Apesar da incerteza, as coincidências são impressionantes. Ambos os animais saíram da formação Santana, um grupo de rochas sedimentares da chapada do Araripe, no sul do Ceará. Fósseis de dinossauro nessa região são uma raridade -só um foi oficialmente descrito além do Irritator e do Angaturama até hoje. Ambos têm a mesma idade, cerca de 110 milhões de anos. Segundo Martill, os dentes dos dois bichos são iguais. E um espécime termina onde o outro começa.
"Ambos parecem se encaixar, como se tivessem um dia sido um só crânio.

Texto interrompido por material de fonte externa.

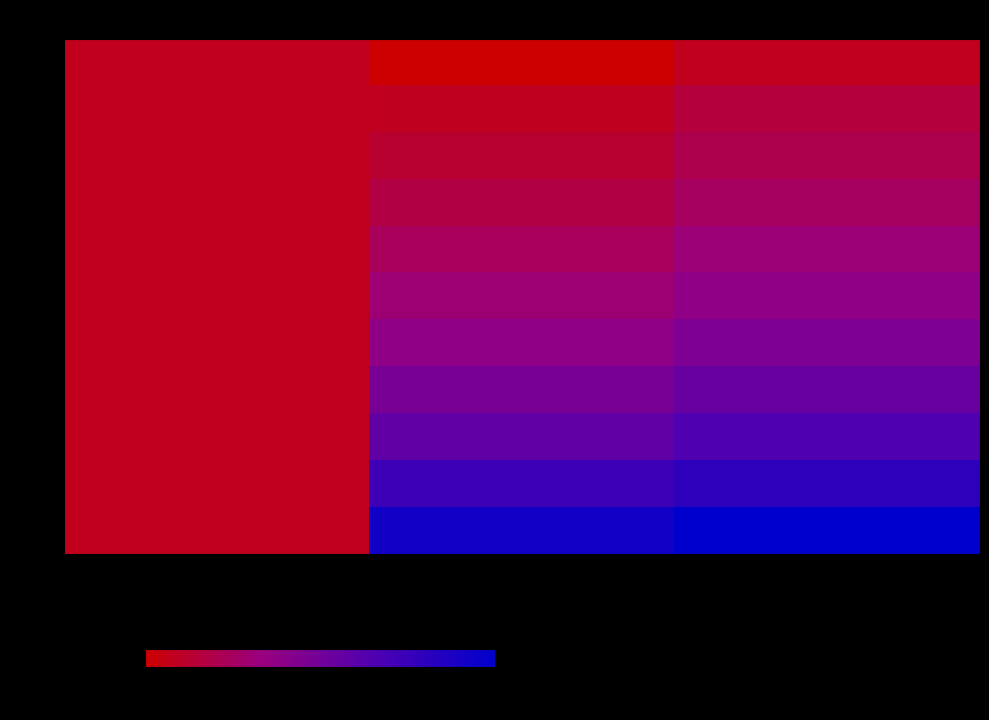

At which category does the chart reach its minimum across all series?

VC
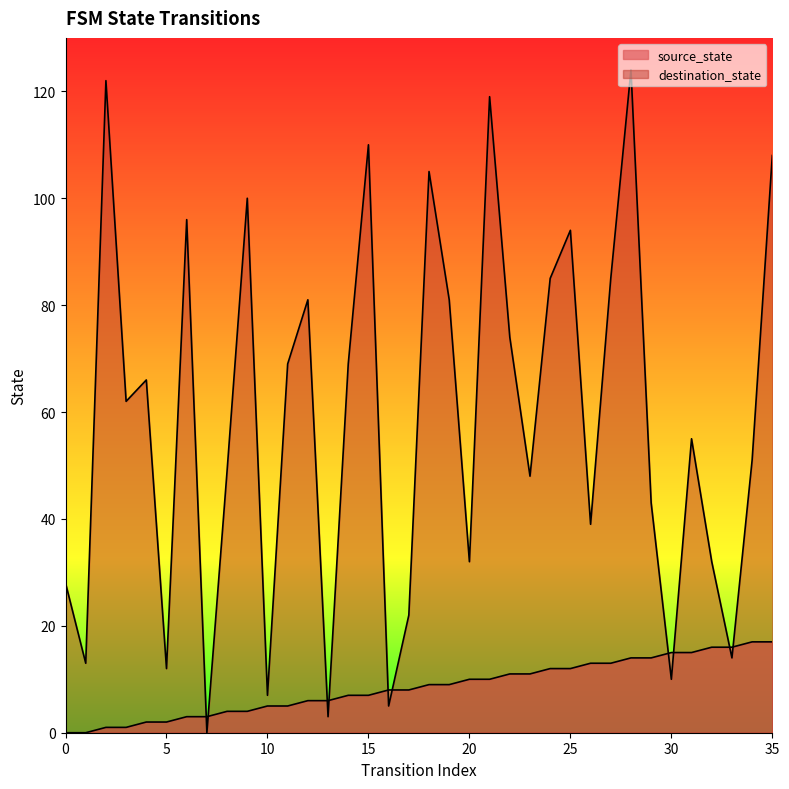

Which category has the highest value across all series?

28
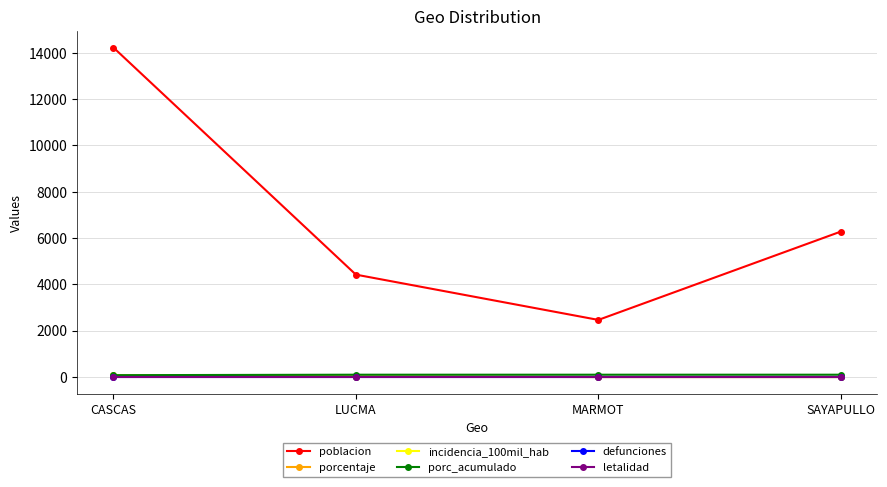

Rank the series by their maximum value, from highest to lowest.

poblacion, porc_acumulado, porcentaje, incidencia_100mil_hab, defunciones, letalidad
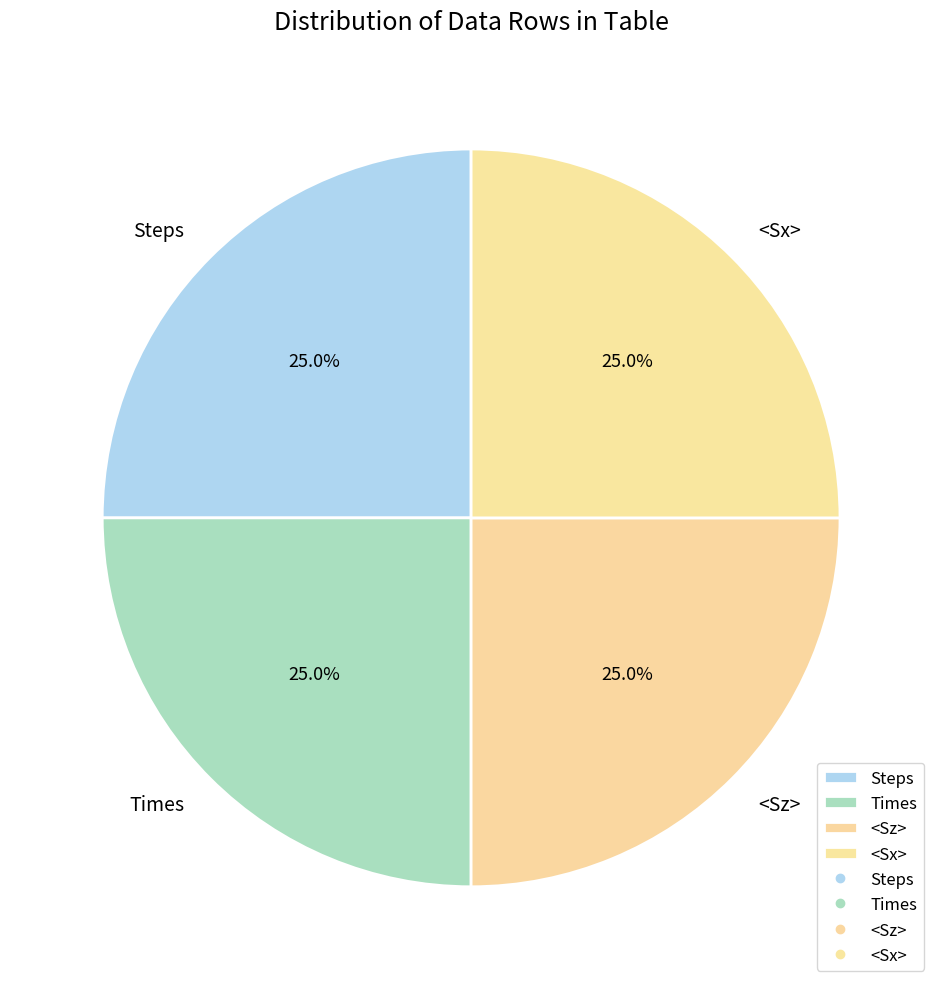

Count the number of slices in the pie.

4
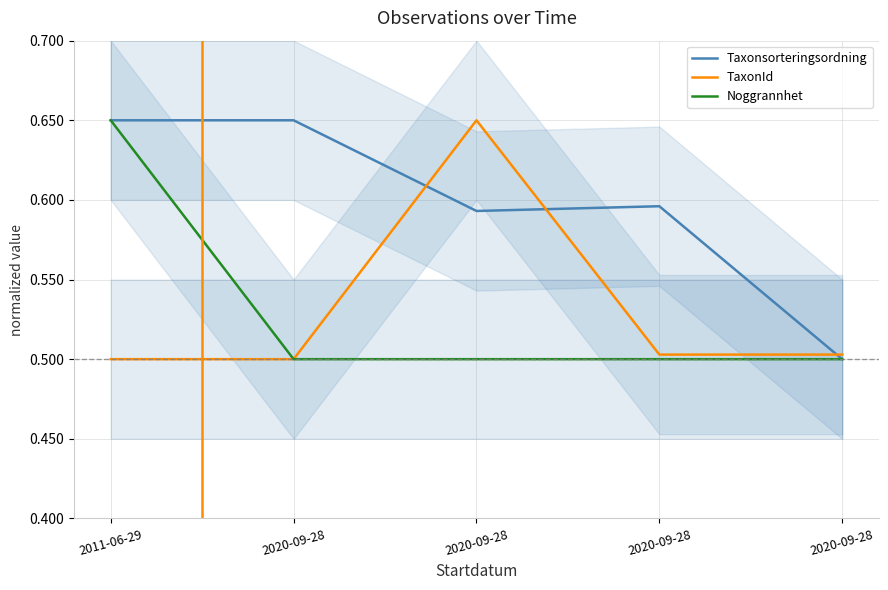

Between which two adjacent categories do Taxonsorteringsordning and TaxonId first intersect?

2020-09-28 and 2020-09-28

Um pesquisador me assegurou que as partes não se encaixam como um espécime, mas minhas dúvidas permanecem", disse o paleontólogo Paul Sereno, da Universidade de Chicago, nos Estados Unidos, especialista em espinossaurídeos.
"Esses problemas acontecem quando espécimes são coletados por amadores. Eles às vezes quebram os espécimes e vendem partes separadamente", afirmou.

Irritação
Foi o que aconteceu com o Irritator. O crânio teve o focinho quebrado. Depois, traficantes do Araripe fizeram um molde de gesso para forjar a ponta e o colaram ao resto. A fraude foi descoberta por uma tomografia, o que deixou Martill e seus colegas irritados -daí o nome.
Ninguém sabe quem contrabandeou o I. challengeri para a Alemanha, nem quando. O mais provável é que ele tenha sido comprado pelo museu de Stuttgart de um europeu, já que a atividade é legal na Alemanha.
"Talvez o governo brasileiro devesse pedir sua repatriação -eu a apoiaria", afirma o britânico.
A origem do A. limai também é um mistério. Kellner diz que o fóssil foi doado por Murilo Rodolfo de Lima, paleontólogo da USP morto nos anos 90 -e homenageado no nome do animal. Como Lima o obteve, não se sabe.
Outra coincidência é a data de publicação dos dois achados. Martill diz que Arthur Cruickshank, da Universidade de Leicester, que preparou o Irritator challengeri, recebeu um fax do brasileiro perguntando se ele estava trabalhando em algo semelhante.
"Não sabia na época se algum trabalho tinha sido submetido sobre esse ou qualquer outro dinossauro do Brasil", refuta o paleontólogo do Museu Nacional.
Mesmo tendo vencido a corrida da publicação, Martill e colegas se atrapalharam com a classificação do animal. Em seu trabalho de 1996, afirmaram que o Irritator era parente de carnívoros menores, como o velociraptor -o novo estudo corrige esse erro. Kellner descreveu o Angaturama como espinossaurídeo. "Fico feliz em saber que, do ponto de vista científico, eu estava correto."